begin Document excerpt

The Dutch Jewish socialist Maurice Ferares turned a hundred in January this year. Ferares is one of the last surviving participants of the famous Amsterdam strike against the Nazi persecution of the Jews in February 1941. The story of his life links us to a whole world of political struggle in the European workers’ movement of the last century, from the fight against Nazism to solidarity with anti-colonial revolutions in the Global South.
Ferares was born into a poor Jewish family during the interwar years. His father was a shoemaker whose workshop took up part of the small family home, and Ferares shared a room with his parents until he was eighteen. They wanted the young Ferares to become a professional musician, hoping that it would offer him an escape route from poverty. When his friends were playing soccer or watching movies, Ferares had to practice the violin.
His father also made him attend a Jewish religious school, which opened connections to wealthier members of the Jewish community. His father hoped that this would enable him to continue his studies, and Ferares did eventually receive a scholarship from a Jewish association.
At the age of sixteen, Ferares took his conservatory exam. His parents now envisaged a successful career for their son. However, in May 1940, Nazi Germany invaded the Netherlands, sending his life onto a different path.
Joining the Resistance
Ferares had grown up among socialists and communists and heard stories about Nazism from German refugees. “After Trotsky’s exile and the Moscow trials, my father felt no sympathy for Stalin’s movement,” he recalled. Still, every week his father would donate a few pennies to “Uncle Guus,” a German communist making his rounds to collect money for the International Red Aid, an organization that helped victims of political persecution. One day, Uncle Guus stopped coming: the Dutch police had deported him back to Nazi Germany.
A few months after the occupation began, Ferares was asked to give violin lessons to a friend of a friend from music school, the artist Cor Winkel, who would paint his portrait in lieu of payment. Winkel was a member of the underground Communist Party of the Netherlands (CPN), which had begun to publish illegal leaflets and agitate among Dutch workers.
In the early stages of the war, with the Hitler-Stalin pact still in place, the CPN leadership insisted that the war was between two imperialist camps and the working class should remain “strictly neutral.” However, the experience of the occupation meant that opposition to the Nazis became the central issue in practice for many Communists.
After he had showed his reliability by doing some small jobs for the party, the CPN invited Ferares to join. He did not need much convincing. The Nazis had already introduced the first antisemitic measures, such as banning Jews from all public functions. The members of his party cell included Cor Winkel, as well as the friend who had introduced him to Winkel, a hairdresser, and a young nurse called Tinie.

end Document excerpt
begin Dataset entries

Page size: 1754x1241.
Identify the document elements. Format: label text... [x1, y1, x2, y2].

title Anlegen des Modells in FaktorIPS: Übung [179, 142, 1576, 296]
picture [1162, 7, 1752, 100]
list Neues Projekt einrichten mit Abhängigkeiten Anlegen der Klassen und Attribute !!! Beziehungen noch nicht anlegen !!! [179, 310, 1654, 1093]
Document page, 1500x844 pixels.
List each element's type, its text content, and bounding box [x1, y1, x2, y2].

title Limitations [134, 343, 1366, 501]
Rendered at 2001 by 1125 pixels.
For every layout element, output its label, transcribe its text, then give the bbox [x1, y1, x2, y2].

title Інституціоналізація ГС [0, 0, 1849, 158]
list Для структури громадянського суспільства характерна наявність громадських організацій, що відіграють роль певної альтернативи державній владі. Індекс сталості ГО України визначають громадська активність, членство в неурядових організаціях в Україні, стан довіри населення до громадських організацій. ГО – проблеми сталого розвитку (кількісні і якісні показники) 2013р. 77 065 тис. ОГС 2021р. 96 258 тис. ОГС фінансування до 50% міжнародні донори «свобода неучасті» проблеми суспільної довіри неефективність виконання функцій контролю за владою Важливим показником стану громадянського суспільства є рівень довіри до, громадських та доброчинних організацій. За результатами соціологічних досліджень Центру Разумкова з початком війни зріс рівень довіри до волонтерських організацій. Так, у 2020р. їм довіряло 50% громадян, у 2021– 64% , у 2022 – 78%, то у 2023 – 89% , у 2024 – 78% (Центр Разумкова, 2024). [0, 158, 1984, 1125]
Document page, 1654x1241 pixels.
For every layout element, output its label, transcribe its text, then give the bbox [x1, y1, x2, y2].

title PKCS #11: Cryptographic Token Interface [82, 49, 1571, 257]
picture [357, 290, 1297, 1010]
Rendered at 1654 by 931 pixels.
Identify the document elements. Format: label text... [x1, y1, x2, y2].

end Dataset entries

* _Short task_
Copy verbatim the passage of the Maurice Ferares text that begins at the words "A few months" and stops after "for many Communists.".

* _Complete answer_
A few months after the occupation began, Ferares was asked to give violin lessons to a friend of a friend from music school, the artist Cor Winkel, who would paint his portrait in lieu of payment. Winkel was a member of the underground Communist Party of the Netherlands (CPN), which had begun to publish illegal leaflets and agitate among Dutch workers.
In the early stages of the war, with the Hitler-Stalin pact still in place, the CPN leadership insisted that the war was between two imperialist camps and the working class should remain “strictly neutral.” However, the experience of the occupation meant that opposition to the Nazis became the central issue in practice for many Communists.